Yes, its been hot, and we have long days.

Lara, got your letter with pics, and we all laughed. 

Pic 1. - thats me on the far left
Pic 2. - the crossed swords we seen on the news
Pic 3. - myself infront of an American sign out front


Regards from Baghdad,

Wes


----------



## p_imbeault (16 Sep 2006)

Hey Wes,

Stay safe over there, keep your head up (or down, whichever the situation dictates  ). 


Regards,
Pat


----------



## scm77 (16 Sep 2006)

Great pictures Wes.  Stay safe over there.


----------



## DFW2T (16 Sep 2006)

HI Wes!

Just wanted t let you know that I live about 500m from where you were photograped at the crossed swords AKA "Assasins Gate".  I'll be looking for you at the PX.  It would be nice to meet you in person.  Stay safe and shoot straight.

DFW2T  (Bill)


----------



## 1feral1 (16 Sep 2006)

Bill PM inbound


----------



## Franko (16 Sep 2006)

Wes.....you are having too much fun.

Stop that, it is silly.

Next pictures you post will have you rolling around in poo dust.     

Regards


----------



## The Bread Guy (16 Sep 2006)

Thanks for sharing more pix.

Just figuring out how to package Dare's & Malted Milks for you and the team for Xmas  ;D

Stay safe!


----------



## Mike Baker (16 Sep 2006)

Nice pics Wes. Stay safe, shoot straight, and for god's sake don't get killed.


----------



## Hunter (16 Sep 2006)

Great pictures Wes!  Thanks for sharing.

DFW2T & Wes best wishes and I hope you stay safe over there.  First one is on me if you ever find yourselves in Ottawa.


----------



## HItorMiss (16 Sep 2006)

Wes

Good to see you look well, I have a new TTP for you, when in contact with the enemy keep your non dominant side towards the enemy, Saves you trouble later if you manage to forget Military 101 which is DUCK!

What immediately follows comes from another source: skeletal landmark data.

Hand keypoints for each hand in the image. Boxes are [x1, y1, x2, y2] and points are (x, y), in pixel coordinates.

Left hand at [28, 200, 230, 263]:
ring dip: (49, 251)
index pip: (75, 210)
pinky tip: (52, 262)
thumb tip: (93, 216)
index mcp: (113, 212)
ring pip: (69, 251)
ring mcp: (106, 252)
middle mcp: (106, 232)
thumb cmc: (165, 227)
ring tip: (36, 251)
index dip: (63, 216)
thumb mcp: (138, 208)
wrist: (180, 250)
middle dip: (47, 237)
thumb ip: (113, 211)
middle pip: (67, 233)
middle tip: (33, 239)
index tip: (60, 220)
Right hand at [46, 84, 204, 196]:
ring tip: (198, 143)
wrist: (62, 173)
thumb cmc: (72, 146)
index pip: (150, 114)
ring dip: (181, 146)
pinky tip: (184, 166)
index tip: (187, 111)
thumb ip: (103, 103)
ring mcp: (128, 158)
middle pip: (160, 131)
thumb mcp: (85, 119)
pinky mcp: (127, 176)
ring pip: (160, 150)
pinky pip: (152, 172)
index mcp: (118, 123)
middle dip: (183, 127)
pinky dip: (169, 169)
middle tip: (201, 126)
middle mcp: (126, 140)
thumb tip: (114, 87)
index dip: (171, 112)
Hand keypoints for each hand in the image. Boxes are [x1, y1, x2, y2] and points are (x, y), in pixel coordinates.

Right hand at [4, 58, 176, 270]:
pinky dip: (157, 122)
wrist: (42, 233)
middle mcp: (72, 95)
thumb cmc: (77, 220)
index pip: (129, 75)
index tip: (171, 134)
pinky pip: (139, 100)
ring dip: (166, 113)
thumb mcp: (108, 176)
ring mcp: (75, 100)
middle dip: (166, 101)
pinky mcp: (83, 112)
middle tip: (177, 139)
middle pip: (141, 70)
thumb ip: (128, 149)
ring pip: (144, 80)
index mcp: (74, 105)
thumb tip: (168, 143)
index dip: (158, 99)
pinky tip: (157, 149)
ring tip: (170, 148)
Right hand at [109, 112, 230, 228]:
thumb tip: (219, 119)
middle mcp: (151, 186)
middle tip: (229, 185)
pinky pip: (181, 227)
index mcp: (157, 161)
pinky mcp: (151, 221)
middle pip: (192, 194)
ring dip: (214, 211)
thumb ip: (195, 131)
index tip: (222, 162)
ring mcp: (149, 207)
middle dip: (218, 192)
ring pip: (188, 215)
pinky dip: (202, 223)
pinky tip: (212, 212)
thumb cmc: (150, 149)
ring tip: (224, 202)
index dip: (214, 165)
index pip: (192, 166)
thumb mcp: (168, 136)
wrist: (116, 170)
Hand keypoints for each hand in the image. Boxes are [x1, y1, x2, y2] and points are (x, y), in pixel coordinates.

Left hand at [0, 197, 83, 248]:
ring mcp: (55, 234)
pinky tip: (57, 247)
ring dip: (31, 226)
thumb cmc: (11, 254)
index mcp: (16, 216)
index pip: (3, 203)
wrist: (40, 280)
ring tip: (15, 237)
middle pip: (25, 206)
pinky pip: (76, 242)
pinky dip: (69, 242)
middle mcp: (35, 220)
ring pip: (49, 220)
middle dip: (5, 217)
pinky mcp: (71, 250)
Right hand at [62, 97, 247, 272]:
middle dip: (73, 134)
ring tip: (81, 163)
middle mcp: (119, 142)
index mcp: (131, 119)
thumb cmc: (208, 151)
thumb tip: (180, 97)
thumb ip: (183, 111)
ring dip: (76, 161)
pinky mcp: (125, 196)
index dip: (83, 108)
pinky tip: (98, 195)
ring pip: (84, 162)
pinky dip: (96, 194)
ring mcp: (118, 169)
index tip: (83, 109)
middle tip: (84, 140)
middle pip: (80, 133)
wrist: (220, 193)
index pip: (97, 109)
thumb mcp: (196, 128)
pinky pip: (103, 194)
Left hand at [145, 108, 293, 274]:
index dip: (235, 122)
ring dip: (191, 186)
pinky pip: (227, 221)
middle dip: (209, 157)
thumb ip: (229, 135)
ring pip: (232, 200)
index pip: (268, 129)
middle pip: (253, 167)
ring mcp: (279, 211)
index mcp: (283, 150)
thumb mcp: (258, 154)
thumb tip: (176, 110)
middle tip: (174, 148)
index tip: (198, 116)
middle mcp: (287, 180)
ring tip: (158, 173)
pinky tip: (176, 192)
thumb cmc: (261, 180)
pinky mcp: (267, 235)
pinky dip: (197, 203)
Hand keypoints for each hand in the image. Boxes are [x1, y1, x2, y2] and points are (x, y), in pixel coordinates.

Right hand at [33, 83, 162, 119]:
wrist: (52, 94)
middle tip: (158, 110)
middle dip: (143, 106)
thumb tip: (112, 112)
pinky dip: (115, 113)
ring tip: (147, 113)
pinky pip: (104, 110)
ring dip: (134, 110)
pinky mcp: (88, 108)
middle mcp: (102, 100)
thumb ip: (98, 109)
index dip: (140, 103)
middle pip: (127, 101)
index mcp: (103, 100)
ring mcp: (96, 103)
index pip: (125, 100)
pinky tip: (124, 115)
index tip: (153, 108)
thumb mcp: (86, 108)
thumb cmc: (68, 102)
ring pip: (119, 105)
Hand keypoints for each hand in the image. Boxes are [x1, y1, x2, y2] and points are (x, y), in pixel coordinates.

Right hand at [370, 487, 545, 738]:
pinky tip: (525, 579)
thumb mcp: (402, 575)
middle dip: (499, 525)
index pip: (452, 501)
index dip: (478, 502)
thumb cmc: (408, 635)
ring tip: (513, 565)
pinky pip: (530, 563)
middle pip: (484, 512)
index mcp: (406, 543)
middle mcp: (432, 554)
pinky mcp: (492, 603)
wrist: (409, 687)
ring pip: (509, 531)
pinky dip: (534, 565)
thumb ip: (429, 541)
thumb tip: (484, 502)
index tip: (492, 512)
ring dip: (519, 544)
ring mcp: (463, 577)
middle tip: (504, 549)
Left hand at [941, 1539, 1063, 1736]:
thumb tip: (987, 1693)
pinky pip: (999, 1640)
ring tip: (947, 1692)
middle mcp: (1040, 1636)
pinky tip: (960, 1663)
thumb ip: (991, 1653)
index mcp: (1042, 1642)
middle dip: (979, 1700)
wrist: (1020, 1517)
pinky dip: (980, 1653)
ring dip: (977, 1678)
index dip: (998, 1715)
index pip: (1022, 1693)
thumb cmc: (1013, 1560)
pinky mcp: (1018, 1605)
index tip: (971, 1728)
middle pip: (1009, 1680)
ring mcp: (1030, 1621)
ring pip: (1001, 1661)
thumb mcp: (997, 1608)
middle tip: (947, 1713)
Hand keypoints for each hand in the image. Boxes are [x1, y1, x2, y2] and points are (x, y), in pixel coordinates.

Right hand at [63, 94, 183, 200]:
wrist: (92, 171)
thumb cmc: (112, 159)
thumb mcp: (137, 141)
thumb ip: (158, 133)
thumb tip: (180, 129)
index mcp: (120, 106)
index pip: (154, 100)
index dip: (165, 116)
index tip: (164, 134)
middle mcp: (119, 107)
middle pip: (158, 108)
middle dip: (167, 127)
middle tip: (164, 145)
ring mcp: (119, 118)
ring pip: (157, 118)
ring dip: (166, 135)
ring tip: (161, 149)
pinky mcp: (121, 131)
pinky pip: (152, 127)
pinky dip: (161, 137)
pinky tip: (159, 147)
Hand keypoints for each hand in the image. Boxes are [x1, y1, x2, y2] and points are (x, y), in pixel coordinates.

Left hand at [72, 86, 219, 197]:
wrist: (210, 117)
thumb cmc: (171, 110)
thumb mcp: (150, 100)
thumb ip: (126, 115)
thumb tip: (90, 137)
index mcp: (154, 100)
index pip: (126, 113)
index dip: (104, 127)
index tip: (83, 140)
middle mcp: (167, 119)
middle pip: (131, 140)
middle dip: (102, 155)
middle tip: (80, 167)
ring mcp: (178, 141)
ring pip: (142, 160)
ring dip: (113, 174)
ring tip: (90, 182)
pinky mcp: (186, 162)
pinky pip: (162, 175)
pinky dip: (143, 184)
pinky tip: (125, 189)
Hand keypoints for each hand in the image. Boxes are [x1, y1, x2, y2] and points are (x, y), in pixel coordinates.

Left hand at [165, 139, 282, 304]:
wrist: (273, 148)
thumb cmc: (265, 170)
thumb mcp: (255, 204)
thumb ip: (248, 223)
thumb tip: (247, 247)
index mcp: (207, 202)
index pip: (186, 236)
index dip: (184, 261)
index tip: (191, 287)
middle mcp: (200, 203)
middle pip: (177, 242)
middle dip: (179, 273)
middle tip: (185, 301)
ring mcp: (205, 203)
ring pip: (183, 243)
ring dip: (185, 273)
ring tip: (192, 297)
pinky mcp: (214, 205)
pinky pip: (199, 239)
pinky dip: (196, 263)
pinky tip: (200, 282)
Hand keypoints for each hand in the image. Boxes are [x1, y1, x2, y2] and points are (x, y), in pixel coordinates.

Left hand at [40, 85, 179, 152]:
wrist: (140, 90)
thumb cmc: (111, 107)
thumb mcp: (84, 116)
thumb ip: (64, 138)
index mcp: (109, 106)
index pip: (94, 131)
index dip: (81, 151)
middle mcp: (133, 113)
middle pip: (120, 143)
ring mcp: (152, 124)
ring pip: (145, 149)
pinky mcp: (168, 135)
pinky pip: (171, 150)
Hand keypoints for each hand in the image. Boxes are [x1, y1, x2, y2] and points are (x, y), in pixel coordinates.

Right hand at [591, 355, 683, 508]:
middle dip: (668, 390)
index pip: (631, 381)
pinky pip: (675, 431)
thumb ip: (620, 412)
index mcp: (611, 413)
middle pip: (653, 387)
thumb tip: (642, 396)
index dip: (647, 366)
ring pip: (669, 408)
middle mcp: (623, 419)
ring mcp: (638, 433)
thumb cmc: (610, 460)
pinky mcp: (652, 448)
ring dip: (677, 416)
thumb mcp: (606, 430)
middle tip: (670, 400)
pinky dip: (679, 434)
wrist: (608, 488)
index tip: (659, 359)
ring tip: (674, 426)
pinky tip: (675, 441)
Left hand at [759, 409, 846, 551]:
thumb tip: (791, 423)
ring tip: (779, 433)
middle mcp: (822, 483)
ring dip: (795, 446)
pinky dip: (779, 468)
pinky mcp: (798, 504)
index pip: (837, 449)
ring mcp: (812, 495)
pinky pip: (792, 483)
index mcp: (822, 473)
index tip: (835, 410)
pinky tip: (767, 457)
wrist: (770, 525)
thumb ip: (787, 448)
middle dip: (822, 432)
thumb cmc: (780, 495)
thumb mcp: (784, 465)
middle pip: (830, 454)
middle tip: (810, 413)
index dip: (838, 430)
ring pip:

Stay safe brother and keep your plates in  ( I did!)

Hit


----------



## 1feral1 (16 Sep 2006)

Thanks to all, hey HoM, glad to see you are on the mend. yes I have both my plates!! I hate wearing that crap in the heat, but I'd rather be hot than dead.
Tony, for some stupid reason I put a 'n' on the end your your wife's name. Sorry about that  

I hope to hook up with Bill one day soon.

Cheers,

Wes

EDIT: Oh yes, plenty of poo dust to go around, ha!


----------